I know the children of similar relationships. Again, look as hard as you can and all you'll see are kids -- ordinary kids. I know many more children of heterosexual relationships and once again, it's a mixed bag. If you can find a rule here you either have better eyes than most social scientists or you are blinded by ideology. Throughout history, kids have been raised by a single parent, three parents, no parents (my father, the orphan) or in traditional, two-parent families, such as the killers of Columbine.

Judge Smith does suggest one salient point: as unjust as the present situation is, it should be the New York Legislature's obligation to fix it, not the court's. This strikes a chord with me since, if we have learned anything in the 33 years since the Supreme Court insisted on a right to an abortion, it is sometimes better to have such advances based on legislative, as opposed to judicial, decisions.

Gay marriage, like abortion, is a highly emotional issue and, at the moment, commands nowhere near overwhelming support. Depending on how the question is asked and the polling organization itself, anywhere from 40 percent to nearly 60 percent of Americans oppose same-sex marriage.
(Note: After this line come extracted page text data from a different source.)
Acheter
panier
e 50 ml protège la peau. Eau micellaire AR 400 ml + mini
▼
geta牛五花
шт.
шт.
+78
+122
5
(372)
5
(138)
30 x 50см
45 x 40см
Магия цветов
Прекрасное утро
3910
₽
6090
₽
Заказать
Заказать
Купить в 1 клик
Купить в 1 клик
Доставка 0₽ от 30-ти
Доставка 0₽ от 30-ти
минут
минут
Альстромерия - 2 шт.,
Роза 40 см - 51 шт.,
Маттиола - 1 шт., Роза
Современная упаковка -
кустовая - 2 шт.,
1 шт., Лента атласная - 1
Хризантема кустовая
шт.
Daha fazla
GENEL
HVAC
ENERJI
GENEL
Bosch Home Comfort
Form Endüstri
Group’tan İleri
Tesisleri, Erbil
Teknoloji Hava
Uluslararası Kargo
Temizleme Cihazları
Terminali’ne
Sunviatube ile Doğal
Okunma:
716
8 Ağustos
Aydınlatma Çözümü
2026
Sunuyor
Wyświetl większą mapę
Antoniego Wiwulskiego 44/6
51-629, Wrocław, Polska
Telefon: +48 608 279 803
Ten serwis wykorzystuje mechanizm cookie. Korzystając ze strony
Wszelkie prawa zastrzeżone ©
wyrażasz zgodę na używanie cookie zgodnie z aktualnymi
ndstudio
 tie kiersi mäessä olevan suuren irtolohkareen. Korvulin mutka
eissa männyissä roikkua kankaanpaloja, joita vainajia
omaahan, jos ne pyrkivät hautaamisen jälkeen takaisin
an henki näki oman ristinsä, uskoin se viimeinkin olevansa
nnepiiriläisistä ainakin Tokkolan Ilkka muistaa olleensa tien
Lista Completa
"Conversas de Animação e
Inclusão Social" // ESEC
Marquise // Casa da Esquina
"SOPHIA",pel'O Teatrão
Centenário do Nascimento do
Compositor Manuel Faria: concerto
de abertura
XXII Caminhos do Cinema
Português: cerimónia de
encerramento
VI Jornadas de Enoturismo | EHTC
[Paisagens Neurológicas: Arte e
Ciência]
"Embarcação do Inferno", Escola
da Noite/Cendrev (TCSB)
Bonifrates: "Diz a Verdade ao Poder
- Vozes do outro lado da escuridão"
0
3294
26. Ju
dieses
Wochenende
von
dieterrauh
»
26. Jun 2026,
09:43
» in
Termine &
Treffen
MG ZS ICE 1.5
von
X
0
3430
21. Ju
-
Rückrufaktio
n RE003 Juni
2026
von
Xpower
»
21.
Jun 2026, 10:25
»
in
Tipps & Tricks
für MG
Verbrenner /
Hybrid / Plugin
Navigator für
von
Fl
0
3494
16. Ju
If the latter figure is accurate, permitting same-sex marriage by judicial fiat would produce yet another protracted fight over yet another social issue. Roe has been bad enough, thank you.

Yet the case for same-sex marriage is so much clearer and easier to make than the complexities that produced the tortured reasoning of Roe. It is based primarily on the easily understood and widely accepted words of the Declaration of Independence: life, liberty and the pursuit of happiness.'' Since none of the counterarguments can prove any damage at all to society, the New York State high court missed a chance to further an education process and, justly, grant to homosexuals and lesbians the benefits of marriage so casually granted to heterosexuals. Way before getting to 316, it's clear one of the benefits is as American as apple pie: the pursuit of happiness itself.